The 2 January flight had started out as “just a normal day”, said Peters, a community college student from Oak Hills, California, who started flying at age 16.

“I love the thrill of it. I love the speed. I love seeing things from the air. It’s a difference perspective,” Peters said.

He said he had cousins visiting for the holidays from Colombia and Colorado, and their plan was to use a single-engine Piper PA-28 to complete a flight of about 60 miles from Apple Valley airport to Riverside airport, where they would have breakfast before flying back. It’s a trip he’s taken with family members multiple times before, he said. “We’ll go down for breakfast, have a quick meal and a nice flight and keep going with our day.”

But after he had brought the rented plane to its cruising altitude, Peters heard that “boom”, and his attempts to restart the engine failed. Already, he said, the plane was losing altitude, and as he tried to restart the engine he was also starting to think about where to make an emergency landing, skills he had practiced for his pilot’s examination.

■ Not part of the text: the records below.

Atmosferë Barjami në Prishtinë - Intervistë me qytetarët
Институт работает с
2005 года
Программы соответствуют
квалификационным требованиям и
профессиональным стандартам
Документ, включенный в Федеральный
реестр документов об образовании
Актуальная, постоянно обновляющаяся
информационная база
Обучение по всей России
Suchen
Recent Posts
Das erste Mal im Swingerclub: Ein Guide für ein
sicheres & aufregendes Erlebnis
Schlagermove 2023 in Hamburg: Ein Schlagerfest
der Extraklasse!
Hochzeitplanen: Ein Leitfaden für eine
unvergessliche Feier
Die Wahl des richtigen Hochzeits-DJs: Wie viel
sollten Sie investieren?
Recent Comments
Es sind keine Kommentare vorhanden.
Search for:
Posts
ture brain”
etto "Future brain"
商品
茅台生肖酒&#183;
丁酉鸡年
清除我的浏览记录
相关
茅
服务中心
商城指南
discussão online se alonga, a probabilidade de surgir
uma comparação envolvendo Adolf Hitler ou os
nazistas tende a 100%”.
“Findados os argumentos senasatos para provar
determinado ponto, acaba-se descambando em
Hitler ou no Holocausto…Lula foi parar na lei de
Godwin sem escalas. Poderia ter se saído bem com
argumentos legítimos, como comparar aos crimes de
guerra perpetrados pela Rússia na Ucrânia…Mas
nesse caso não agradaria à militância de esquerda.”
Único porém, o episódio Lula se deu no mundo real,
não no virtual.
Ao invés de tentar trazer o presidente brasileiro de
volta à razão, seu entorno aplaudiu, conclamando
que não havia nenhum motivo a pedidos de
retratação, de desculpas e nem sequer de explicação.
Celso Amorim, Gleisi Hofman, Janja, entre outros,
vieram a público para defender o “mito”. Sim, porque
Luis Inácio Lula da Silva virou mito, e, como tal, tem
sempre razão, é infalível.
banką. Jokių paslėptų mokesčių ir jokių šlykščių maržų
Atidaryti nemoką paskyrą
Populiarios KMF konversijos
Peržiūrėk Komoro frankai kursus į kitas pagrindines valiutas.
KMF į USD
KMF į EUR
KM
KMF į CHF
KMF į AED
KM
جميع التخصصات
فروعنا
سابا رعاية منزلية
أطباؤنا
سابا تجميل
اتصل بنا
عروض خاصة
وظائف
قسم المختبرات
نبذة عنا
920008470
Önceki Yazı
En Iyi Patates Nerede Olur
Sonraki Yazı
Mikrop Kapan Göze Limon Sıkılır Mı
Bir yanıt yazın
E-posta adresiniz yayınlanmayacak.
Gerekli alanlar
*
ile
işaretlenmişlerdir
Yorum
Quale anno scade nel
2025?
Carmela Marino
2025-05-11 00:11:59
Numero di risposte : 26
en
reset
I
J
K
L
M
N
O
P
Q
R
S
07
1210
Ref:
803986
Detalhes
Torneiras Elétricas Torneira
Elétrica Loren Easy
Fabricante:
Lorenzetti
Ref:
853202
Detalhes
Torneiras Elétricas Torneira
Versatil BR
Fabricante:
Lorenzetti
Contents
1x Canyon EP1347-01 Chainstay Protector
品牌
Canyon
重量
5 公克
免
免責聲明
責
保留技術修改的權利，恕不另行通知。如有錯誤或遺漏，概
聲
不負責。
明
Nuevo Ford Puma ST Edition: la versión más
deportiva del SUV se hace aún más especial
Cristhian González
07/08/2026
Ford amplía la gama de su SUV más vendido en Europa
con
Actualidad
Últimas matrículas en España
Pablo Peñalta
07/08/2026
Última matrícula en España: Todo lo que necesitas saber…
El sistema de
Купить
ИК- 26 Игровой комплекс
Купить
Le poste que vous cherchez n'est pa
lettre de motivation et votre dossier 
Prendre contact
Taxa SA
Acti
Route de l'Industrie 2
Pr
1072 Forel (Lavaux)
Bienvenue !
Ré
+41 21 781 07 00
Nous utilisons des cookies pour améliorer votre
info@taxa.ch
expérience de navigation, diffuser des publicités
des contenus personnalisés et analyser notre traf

There were fields below the plane, Peters said, but, being from the area, he knew “there’s rocks, trees everywhere in these fields”.

“If I land there, we’re going to get serious injuries, and the plane is going to be completely destroyed,” he recalled thinking.

His best chance, Peters decided, was the road below them. It was “Old Route 66”, he said, “and I saw my landing point in the middle of the road.” There was a hill ahead of him, and a curve in the road before: he had to avoid both.

There was one car coming on the road toward him, he recalled, but it pulled off the road and out of the way of the descending plane. Another car traveling in the same direction was safely out of range.

While he noticed the telephone wires running alongside the highway, Peters said, he did not realize until later that there were also wires crisscrossing the highway every few hundred feet, and that somehow his small plane must have slipped between them without him even noticing.

“Honestly, I didn’t see them. I think that was divine intervention, moving those wires away from me,” he said.

As he felt the wheels touch down, he breathed “a sigh of relief”.

“All I had to do at that point was slow down,” he added. “The landing was just as smooth as any other landing.”

The 18-year-old said he did not talk to his passengers much during the crisis, only telling them that they were going to have to land, and he doesn’t remember them saying much, either. His two cousins, who are in their 30s, and his 77-year-old grandmother were all left shaken, but unharmed, he said. The Federal Aviation Administration (FAA), which logged the emergency landing on Cajon Boulevard, listed no injuries for the pilot and three passengers.

Peters said he called 911, and a fire truck arrived to help move the plane further off the road, he said. While the FAA is still investigating exactly what happened, according to a statement, Peters said his current understanding is that there was some kind of “internal failure” within the engine.

“We still can’t believe this even happened. It’s still shocking,” Peters said. A lot of emergency landings “are fatal”, he added. “And I can understand why, now [that] I had this experience.”

But Peters said the mid-flight crisis only encouraged him in his dream of becoming a professional airline pilot. “There’s been so many messages: ‘Good job’, ‘Amazing landing’, ‘You did great’,” he said. People have told him that he “really inspired the aviation community”.

“It was a good learning experience for me,” he said.